En el lugar donde se ubicaba el local de su célula política ahora esta la botillería de “Don Pituto” y los jóvenes, que en sus días corrían descalzos persiguiendo una pelota de trapo, fuman pasta base en la esquina y llevan unas Nike y sus ojos ya no tienen el brillo de la inocencia, al igual que los ojos de la abuelita están apagados por el furor consumista que llego para rematarlo todo..
“Ya nada es como antes”, suspira, mientras uno de sus nietos esta inmerso en la televisión, ella guarda su lienzo en su bolso y toma rumbo al centro. En sus pensamientos siguen pasando los recuerdos, las jornadas de protesta de los años ochenta, ella ya no era una señorita, se hacia adulta y tenia que cuidar a sus hijos, lo que no le impedía salir a golpear cacerolas y a prender neumáticos en la noche.
La marcha toma rumbo por calle Estado en dirección a la Alameda, cuando llega a ese punto todos se disponen a cortar el transito, los jóvenes cubren sus rostros y levantan barricadas, la abuelita estira su lienzo delante de los autos que tocan su bocina, protestando por no poder pasar y llegar luego a sus casas, “que le a pasado a esta sociedad”, se dice al ver tanto egoísmo y en su corazón retumban los gritos por el “NO” a Pinochet y el retorno a la democracia, creyendo que ahora si existiría una sociedad como la que de joven soñó.
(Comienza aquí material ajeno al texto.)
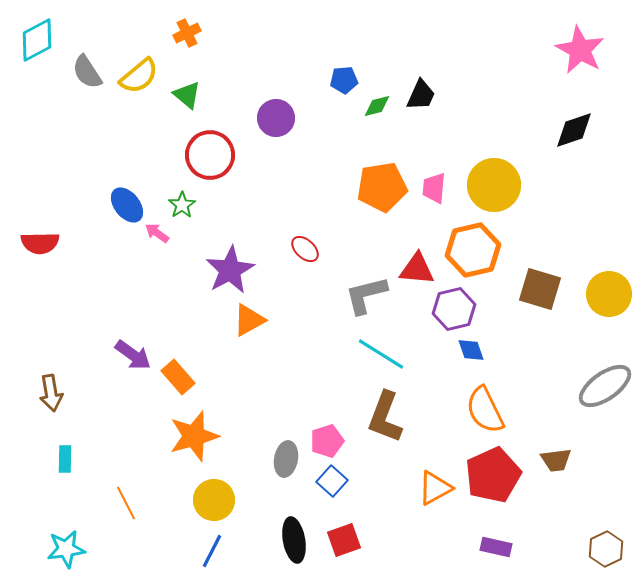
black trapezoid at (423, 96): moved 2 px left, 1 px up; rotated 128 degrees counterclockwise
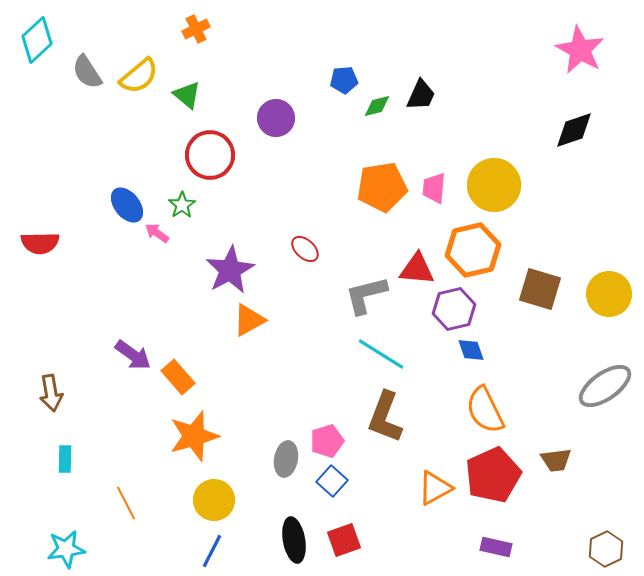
orange cross at (187, 33): moved 9 px right, 4 px up
cyan diamond at (37, 40): rotated 15 degrees counterclockwise
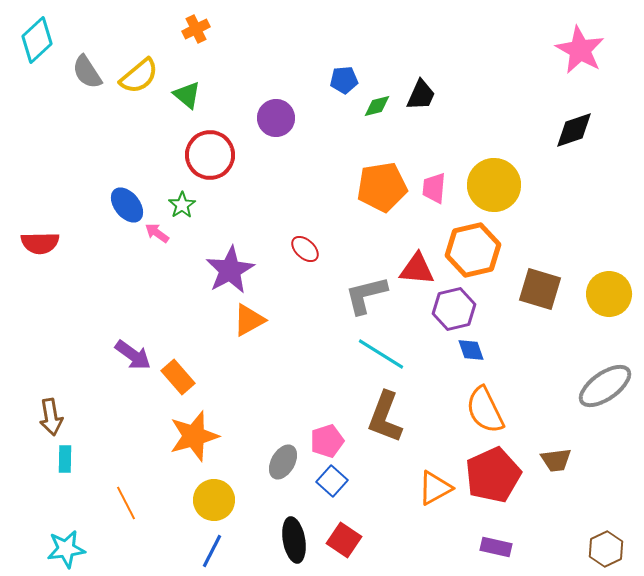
brown arrow at (51, 393): moved 24 px down
gray ellipse at (286, 459): moved 3 px left, 3 px down; rotated 20 degrees clockwise
red square at (344, 540): rotated 36 degrees counterclockwise
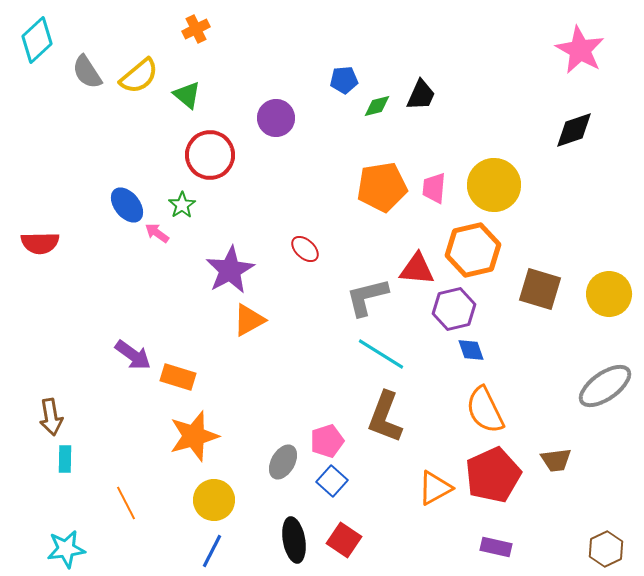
gray L-shape at (366, 295): moved 1 px right, 2 px down
orange rectangle at (178, 377): rotated 32 degrees counterclockwise
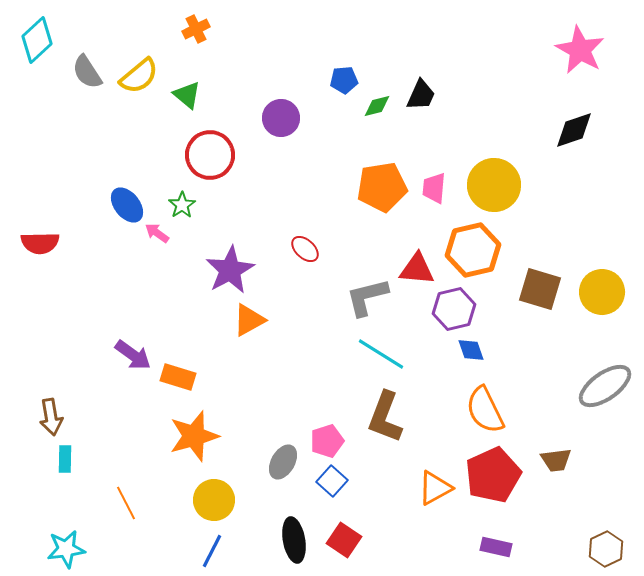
purple circle at (276, 118): moved 5 px right
yellow circle at (609, 294): moved 7 px left, 2 px up
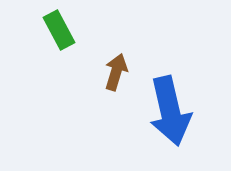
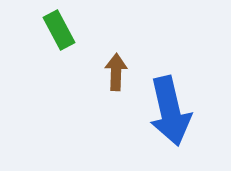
brown arrow: rotated 15 degrees counterclockwise
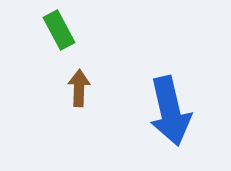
brown arrow: moved 37 px left, 16 px down
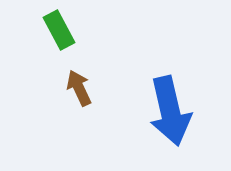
brown arrow: rotated 27 degrees counterclockwise
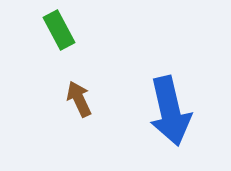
brown arrow: moved 11 px down
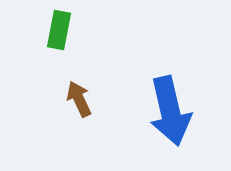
green rectangle: rotated 39 degrees clockwise
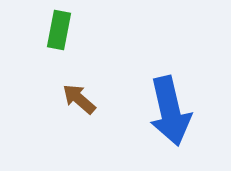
brown arrow: rotated 24 degrees counterclockwise
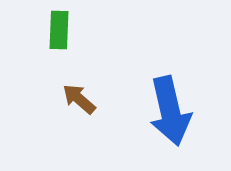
green rectangle: rotated 9 degrees counterclockwise
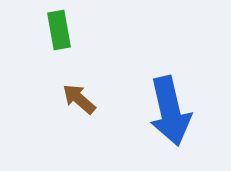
green rectangle: rotated 12 degrees counterclockwise
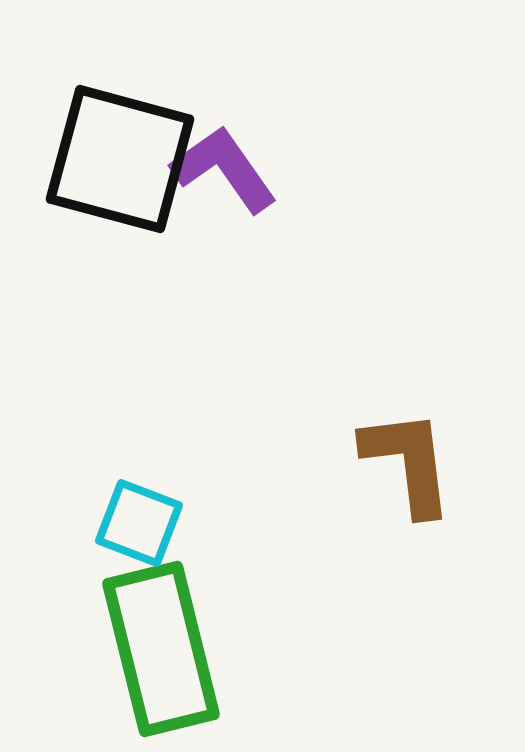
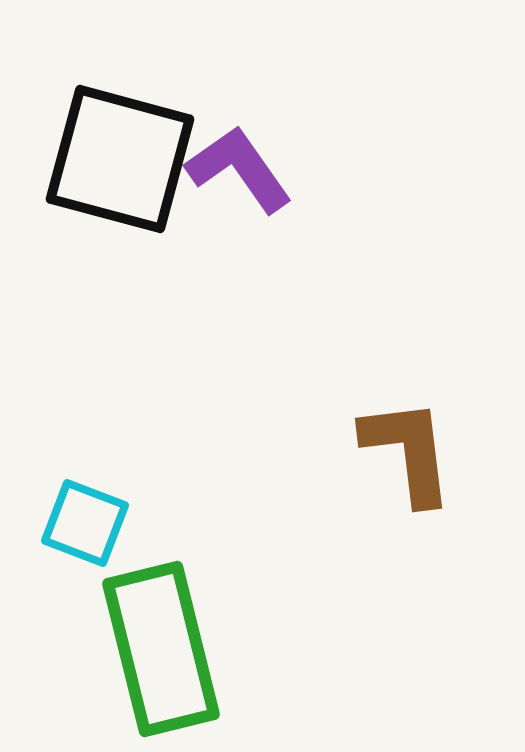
purple L-shape: moved 15 px right
brown L-shape: moved 11 px up
cyan square: moved 54 px left
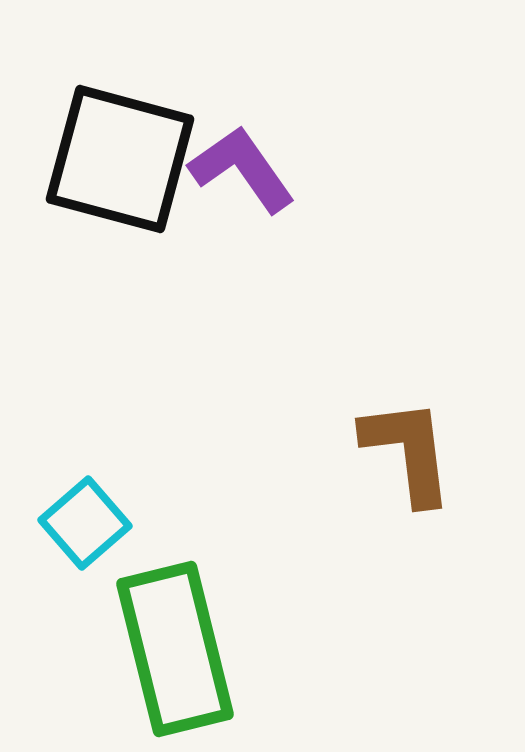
purple L-shape: moved 3 px right
cyan square: rotated 28 degrees clockwise
green rectangle: moved 14 px right
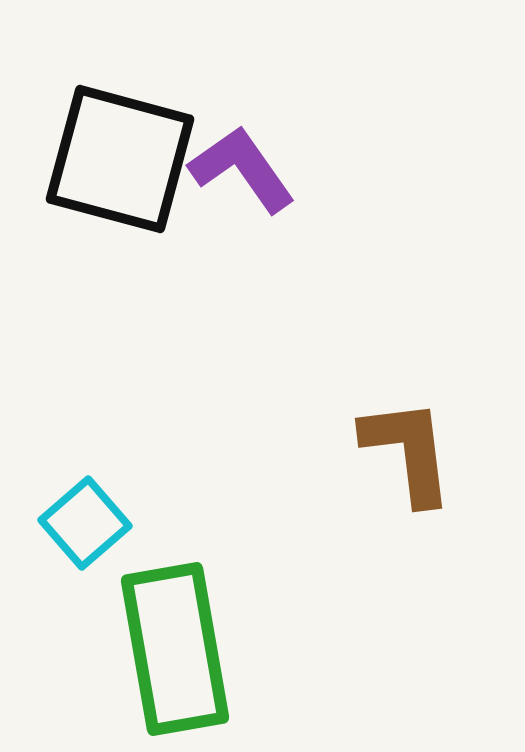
green rectangle: rotated 4 degrees clockwise
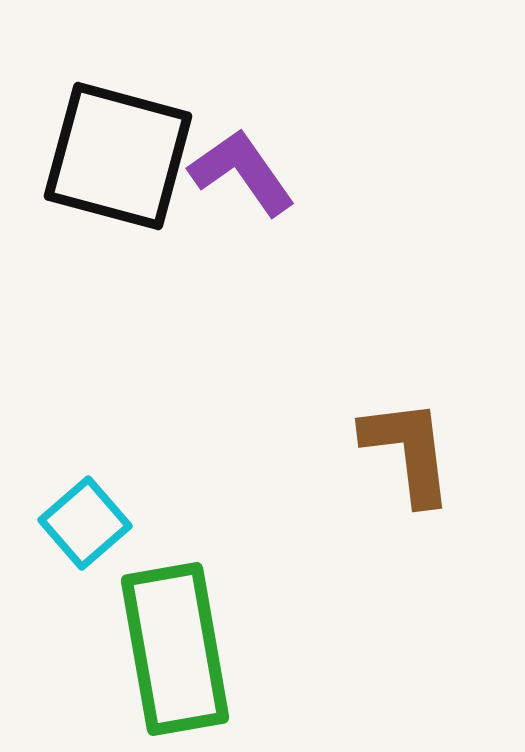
black square: moved 2 px left, 3 px up
purple L-shape: moved 3 px down
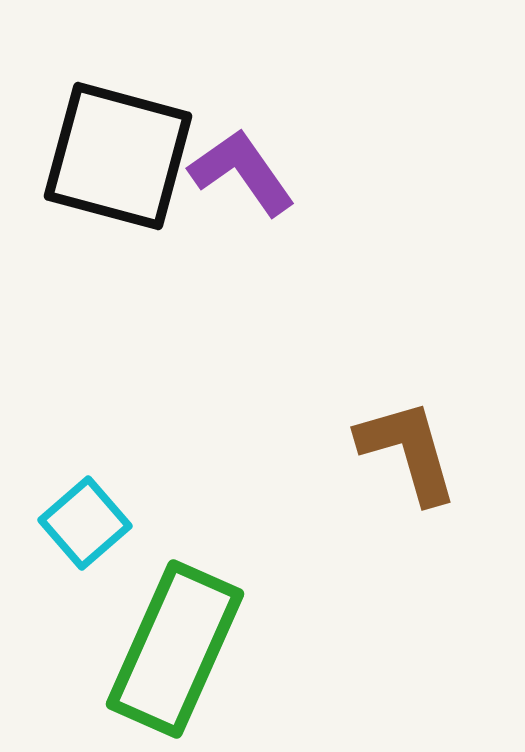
brown L-shape: rotated 9 degrees counterclockwise
green rectangle: rotated 34 degrees clockwise
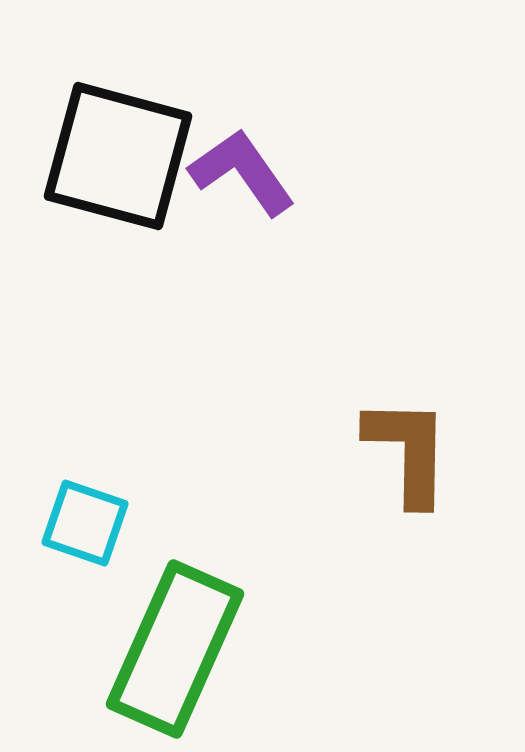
brown L-shape: rotated 17 degrees clockwise
cyan square: rotated 30 degrees counterclockwise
Se oyen sirenas, Fuerzas especiales de carabineros se aproxima con el “Guanaco” para disolver la barricada y retomar el transito vehicular, todos corren, la abuelita con paso dificultoso busca refugio del chorro de agua que moja a los jóvenes que intentan resistir.Carabineros comienza a detener a los jóvenes y entre tirones los sube a la micro, mientras la abuelita mira con impotencia como todo sigue igual, como los que antes fueron sus compañeros de lucha, ahora ostentan cargos en el gobierno y viven llenos de lujos.
Con la misma mirada nostálgica que con la que llego, guarda su lienzo, vuelve a la población que esta cubierta por la noche y mientras con paso lento camina a su casa observa a algunos jóvenes que fuman en la esquina, a los que tan solo reconoce por el destello que emite su pito “prensado”, algunos vagabundos se juntan en torno a una fogata para escapar del frío.
Entra a su casa y ve a su nieto todavía inmerso en la televisión y nuevamente suspira “Ya nada es como antes”.